━━ Entries shown
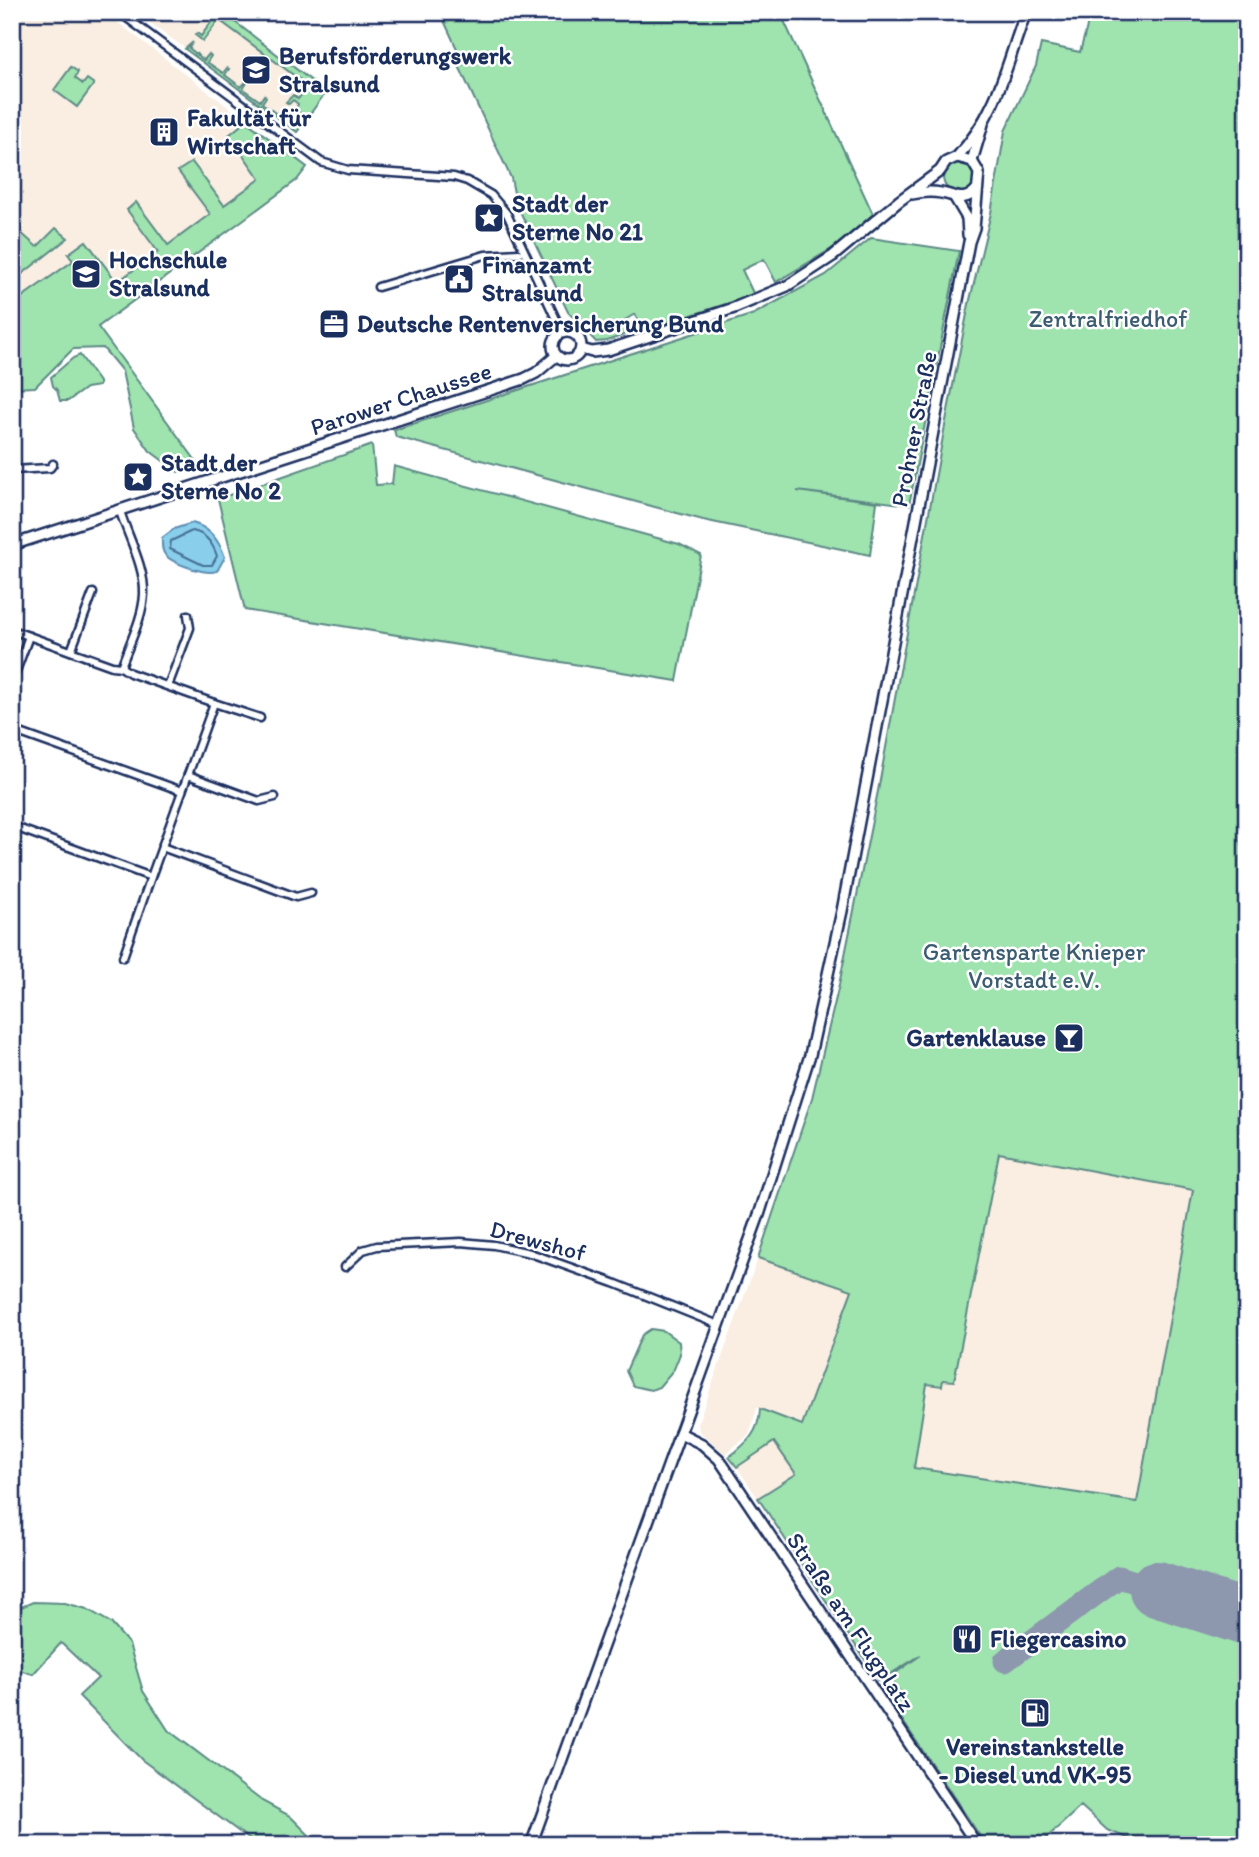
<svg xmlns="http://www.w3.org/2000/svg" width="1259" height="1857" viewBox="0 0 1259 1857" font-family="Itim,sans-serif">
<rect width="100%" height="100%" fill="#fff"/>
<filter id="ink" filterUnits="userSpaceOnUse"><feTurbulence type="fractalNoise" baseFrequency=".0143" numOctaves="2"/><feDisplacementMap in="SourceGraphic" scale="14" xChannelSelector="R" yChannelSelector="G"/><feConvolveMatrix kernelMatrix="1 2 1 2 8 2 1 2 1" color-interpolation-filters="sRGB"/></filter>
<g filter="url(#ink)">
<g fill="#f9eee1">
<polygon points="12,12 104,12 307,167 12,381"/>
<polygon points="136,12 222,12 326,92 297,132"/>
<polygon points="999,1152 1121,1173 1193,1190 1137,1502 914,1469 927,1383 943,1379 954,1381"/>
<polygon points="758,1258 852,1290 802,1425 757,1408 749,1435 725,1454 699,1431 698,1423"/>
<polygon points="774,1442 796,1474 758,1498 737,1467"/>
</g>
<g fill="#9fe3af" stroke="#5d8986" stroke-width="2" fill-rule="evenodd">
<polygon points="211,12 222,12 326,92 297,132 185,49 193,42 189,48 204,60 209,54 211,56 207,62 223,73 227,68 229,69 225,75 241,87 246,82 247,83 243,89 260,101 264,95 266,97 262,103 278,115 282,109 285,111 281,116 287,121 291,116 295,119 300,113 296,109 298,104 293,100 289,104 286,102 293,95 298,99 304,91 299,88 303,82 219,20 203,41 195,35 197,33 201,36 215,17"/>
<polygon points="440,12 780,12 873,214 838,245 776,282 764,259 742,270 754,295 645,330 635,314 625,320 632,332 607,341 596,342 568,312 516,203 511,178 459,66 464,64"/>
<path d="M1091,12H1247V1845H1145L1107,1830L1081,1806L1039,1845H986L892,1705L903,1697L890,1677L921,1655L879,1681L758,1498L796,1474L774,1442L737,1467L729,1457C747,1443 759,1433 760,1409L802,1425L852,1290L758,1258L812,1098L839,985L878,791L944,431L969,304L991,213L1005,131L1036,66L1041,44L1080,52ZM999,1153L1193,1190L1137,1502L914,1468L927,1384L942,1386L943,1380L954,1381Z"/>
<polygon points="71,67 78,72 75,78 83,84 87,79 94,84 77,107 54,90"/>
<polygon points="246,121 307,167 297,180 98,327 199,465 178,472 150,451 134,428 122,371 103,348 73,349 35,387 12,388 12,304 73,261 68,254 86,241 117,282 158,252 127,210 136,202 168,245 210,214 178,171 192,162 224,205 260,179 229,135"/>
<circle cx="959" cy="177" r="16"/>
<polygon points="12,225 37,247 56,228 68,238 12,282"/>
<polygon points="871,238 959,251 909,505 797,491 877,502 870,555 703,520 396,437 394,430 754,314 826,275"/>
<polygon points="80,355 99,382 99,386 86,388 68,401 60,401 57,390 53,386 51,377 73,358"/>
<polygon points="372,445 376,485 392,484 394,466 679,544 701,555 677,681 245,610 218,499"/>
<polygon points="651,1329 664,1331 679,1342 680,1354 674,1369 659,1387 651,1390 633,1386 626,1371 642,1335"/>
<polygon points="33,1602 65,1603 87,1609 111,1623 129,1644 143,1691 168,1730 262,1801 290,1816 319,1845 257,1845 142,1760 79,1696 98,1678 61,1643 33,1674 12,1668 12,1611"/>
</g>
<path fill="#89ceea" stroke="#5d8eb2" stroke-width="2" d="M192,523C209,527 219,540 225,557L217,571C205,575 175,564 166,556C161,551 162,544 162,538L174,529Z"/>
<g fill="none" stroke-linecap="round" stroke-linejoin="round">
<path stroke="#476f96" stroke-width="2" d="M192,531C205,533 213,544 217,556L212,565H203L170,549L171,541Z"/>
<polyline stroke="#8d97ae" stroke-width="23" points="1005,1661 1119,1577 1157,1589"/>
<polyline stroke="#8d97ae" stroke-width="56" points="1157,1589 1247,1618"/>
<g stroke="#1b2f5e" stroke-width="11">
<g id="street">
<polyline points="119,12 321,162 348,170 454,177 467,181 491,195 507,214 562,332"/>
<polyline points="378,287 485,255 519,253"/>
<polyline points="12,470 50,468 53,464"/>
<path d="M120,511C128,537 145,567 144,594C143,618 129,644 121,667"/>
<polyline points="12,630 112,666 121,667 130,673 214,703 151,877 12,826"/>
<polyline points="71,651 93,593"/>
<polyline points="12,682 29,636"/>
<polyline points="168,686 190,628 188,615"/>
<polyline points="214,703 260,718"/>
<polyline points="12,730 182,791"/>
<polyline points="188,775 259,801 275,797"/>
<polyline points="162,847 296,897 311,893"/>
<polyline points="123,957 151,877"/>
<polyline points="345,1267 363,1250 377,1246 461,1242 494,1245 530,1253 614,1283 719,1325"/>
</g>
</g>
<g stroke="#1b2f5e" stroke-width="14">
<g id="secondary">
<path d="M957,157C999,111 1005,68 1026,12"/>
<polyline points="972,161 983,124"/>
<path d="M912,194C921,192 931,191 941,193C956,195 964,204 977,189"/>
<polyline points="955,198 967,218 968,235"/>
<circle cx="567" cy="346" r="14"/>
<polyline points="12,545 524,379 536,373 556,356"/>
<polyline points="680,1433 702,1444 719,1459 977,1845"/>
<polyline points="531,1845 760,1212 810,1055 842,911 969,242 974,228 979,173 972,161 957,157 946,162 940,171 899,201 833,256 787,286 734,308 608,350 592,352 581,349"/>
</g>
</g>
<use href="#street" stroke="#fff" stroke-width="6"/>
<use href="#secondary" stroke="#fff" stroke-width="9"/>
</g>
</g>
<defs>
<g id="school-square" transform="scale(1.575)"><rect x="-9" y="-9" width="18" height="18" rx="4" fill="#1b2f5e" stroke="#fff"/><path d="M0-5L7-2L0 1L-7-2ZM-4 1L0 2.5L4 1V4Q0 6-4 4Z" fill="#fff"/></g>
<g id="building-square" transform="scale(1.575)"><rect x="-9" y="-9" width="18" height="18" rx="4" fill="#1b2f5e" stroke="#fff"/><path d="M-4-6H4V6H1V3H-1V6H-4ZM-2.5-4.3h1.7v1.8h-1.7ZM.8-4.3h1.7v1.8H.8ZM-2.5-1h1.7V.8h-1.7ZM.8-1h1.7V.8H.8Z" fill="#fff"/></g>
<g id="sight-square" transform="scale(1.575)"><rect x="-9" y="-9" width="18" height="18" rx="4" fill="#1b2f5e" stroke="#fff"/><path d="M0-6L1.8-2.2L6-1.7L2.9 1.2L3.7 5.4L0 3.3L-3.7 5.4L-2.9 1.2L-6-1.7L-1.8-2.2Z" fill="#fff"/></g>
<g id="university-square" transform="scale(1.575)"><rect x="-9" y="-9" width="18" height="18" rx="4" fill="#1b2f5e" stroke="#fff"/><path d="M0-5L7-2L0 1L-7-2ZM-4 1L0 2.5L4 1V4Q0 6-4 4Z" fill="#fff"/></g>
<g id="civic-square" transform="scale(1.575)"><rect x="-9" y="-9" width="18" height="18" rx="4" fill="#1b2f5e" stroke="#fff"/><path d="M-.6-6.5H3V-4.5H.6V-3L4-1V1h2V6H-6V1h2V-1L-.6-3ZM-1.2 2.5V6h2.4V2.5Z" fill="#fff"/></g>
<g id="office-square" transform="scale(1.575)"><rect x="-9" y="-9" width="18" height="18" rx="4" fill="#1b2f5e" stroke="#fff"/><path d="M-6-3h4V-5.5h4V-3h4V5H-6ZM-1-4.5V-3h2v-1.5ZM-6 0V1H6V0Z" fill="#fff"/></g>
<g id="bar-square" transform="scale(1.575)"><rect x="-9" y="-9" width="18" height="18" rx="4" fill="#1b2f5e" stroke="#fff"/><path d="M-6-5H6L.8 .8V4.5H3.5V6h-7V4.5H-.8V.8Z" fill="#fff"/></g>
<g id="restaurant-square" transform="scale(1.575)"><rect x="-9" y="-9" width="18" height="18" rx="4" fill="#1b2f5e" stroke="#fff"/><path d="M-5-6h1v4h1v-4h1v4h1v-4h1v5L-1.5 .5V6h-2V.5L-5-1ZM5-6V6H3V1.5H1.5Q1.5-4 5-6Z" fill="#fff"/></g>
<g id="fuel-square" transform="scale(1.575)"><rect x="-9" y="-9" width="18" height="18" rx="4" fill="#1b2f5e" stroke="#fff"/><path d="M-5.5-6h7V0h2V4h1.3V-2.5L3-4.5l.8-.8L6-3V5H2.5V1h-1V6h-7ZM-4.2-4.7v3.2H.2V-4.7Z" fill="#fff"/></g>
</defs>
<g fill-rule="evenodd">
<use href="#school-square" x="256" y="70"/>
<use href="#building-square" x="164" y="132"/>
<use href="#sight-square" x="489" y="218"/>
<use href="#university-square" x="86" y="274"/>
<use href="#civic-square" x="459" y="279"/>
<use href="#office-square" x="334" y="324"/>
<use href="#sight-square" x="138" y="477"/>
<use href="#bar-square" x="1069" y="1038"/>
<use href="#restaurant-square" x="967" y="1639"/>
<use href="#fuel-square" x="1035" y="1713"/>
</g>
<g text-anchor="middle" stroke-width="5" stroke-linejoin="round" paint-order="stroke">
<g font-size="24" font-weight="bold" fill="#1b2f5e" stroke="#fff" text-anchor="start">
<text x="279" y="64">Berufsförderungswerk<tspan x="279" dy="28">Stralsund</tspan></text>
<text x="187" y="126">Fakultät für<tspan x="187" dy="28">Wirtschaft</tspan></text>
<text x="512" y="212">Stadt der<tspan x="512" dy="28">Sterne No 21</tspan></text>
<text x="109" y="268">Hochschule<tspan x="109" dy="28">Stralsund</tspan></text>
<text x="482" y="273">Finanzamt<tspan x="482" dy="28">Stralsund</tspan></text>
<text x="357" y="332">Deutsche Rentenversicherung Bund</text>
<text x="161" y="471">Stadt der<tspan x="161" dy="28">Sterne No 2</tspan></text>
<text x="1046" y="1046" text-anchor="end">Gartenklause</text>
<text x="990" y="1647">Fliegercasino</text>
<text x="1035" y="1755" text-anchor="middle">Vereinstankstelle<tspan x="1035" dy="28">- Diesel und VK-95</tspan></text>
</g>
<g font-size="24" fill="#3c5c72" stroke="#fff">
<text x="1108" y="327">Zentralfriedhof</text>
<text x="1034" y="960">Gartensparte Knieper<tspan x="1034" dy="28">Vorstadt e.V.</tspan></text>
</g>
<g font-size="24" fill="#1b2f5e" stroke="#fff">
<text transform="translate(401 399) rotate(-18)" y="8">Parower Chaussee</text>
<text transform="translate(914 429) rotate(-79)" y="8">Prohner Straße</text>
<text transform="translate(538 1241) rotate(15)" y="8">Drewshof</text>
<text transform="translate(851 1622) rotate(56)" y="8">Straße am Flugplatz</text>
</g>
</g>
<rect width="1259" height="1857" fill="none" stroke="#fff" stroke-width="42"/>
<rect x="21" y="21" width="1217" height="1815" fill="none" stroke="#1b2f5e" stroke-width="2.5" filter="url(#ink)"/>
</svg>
━━━━
━━ Entries shown
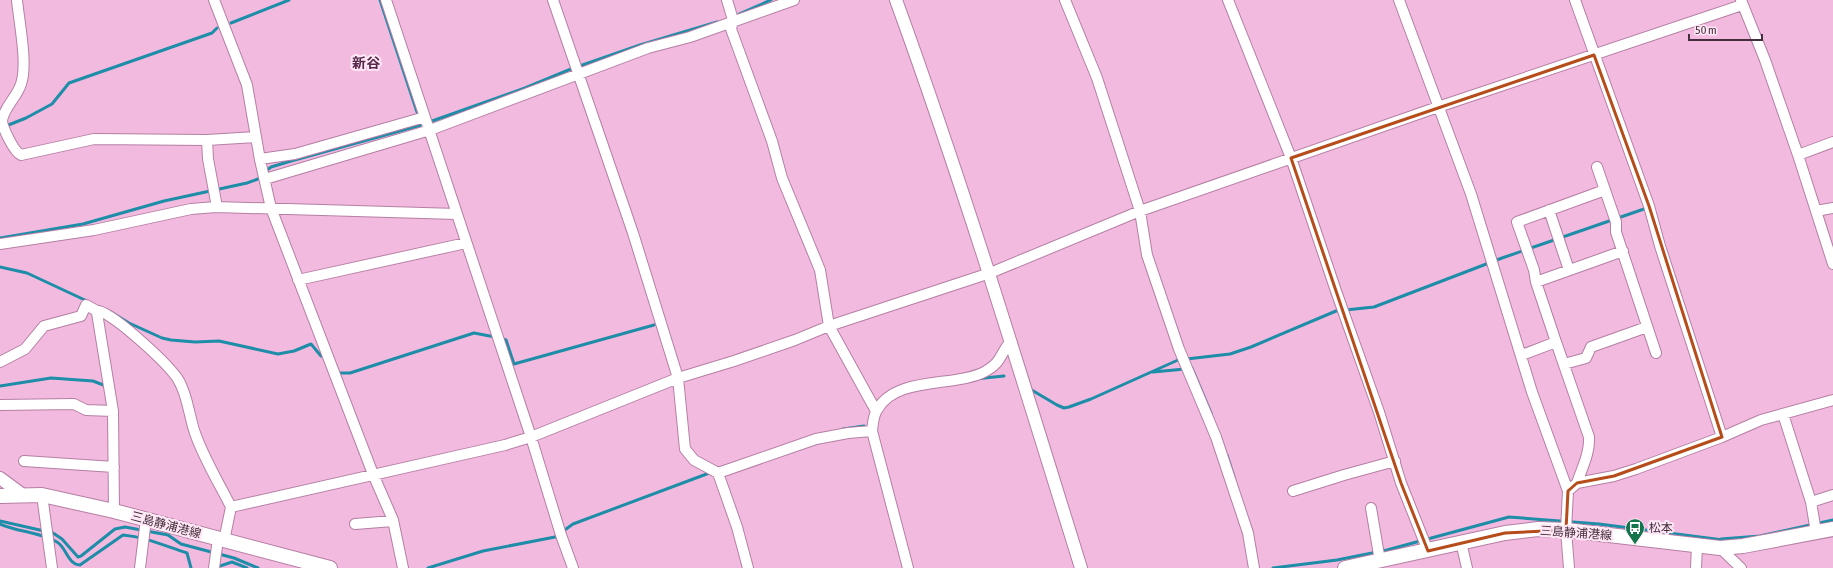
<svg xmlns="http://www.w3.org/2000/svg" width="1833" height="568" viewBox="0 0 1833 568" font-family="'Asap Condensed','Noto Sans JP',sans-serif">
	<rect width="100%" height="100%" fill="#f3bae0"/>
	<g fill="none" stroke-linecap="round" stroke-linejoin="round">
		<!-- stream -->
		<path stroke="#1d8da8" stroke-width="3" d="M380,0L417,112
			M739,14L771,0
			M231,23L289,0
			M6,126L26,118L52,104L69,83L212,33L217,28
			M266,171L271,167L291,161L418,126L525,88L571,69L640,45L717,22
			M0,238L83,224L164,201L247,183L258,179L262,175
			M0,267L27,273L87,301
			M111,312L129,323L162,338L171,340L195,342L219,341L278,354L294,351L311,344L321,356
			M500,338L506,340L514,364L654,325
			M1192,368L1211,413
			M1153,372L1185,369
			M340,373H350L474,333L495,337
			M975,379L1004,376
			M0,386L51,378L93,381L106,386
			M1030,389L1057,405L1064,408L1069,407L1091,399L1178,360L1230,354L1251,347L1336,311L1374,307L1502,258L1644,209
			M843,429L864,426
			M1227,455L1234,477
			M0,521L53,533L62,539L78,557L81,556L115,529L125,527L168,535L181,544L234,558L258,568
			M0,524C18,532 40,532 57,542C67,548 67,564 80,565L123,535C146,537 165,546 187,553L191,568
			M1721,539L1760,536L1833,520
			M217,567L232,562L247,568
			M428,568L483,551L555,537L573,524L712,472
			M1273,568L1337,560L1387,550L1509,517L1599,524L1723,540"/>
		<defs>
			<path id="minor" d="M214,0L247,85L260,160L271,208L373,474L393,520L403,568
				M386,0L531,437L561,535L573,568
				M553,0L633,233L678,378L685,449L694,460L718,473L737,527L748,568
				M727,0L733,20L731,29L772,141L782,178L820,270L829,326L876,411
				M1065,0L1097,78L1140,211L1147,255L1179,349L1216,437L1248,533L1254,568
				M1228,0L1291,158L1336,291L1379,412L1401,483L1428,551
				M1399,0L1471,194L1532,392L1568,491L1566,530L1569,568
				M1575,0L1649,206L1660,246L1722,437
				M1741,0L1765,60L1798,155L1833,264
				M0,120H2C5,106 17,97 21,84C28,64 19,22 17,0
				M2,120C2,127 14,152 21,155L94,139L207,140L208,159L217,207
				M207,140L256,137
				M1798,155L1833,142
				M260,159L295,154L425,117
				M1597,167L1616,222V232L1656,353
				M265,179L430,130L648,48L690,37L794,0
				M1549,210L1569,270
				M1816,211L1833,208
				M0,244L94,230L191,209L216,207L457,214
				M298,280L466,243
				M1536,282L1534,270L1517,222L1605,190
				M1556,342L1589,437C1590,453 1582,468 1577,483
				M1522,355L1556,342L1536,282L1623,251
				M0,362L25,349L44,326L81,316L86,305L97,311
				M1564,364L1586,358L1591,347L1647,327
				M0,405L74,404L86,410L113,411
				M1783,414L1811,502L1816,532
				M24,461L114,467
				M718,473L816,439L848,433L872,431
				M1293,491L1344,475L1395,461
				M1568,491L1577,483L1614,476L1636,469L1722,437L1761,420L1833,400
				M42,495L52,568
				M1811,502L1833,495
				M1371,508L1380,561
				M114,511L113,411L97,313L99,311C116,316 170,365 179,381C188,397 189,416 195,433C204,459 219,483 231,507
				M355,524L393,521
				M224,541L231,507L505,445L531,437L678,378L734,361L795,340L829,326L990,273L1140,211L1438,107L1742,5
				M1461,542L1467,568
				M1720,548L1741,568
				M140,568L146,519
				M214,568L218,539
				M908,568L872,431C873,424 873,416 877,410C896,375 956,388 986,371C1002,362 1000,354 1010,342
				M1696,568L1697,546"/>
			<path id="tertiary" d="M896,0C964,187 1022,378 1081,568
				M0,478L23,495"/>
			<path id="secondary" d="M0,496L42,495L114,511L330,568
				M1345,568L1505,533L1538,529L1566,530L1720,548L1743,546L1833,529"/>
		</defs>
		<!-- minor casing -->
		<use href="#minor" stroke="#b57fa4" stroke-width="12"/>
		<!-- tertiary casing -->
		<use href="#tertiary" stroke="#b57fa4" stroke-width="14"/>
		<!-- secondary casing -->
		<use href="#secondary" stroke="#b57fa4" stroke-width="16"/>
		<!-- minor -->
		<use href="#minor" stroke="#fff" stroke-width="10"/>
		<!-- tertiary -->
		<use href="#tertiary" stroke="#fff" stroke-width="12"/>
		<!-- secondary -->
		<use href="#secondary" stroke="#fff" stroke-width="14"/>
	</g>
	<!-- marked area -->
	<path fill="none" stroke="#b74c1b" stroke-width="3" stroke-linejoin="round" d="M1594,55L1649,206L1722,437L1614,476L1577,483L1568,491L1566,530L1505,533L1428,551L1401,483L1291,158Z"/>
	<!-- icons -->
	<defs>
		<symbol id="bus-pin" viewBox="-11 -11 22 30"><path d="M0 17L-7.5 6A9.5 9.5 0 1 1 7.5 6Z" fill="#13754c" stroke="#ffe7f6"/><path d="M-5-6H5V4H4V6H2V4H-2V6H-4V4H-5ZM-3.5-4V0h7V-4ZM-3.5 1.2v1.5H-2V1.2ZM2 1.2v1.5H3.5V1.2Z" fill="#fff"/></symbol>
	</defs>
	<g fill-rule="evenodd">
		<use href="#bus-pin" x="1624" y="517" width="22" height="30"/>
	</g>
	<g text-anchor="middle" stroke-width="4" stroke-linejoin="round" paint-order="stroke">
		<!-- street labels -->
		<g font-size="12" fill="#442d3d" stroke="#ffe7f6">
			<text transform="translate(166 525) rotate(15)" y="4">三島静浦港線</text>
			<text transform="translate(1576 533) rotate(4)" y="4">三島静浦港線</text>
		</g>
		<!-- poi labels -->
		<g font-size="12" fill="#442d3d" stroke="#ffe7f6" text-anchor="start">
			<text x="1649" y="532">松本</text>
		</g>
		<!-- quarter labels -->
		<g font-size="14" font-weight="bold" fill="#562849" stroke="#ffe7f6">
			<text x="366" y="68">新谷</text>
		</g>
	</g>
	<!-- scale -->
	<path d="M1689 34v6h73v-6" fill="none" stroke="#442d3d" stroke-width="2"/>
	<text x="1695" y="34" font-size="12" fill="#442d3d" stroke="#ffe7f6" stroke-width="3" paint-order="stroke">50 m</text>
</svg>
━━━━
Activity: Your answer should consist of copies of the lines above that include the string "linecap".

Result of this exercise:
<g fill="none" stroke-linecap="round" stroke-linejoin="round">
	<g fill="none" stroke-linecap="round" stroke-linejoin="round">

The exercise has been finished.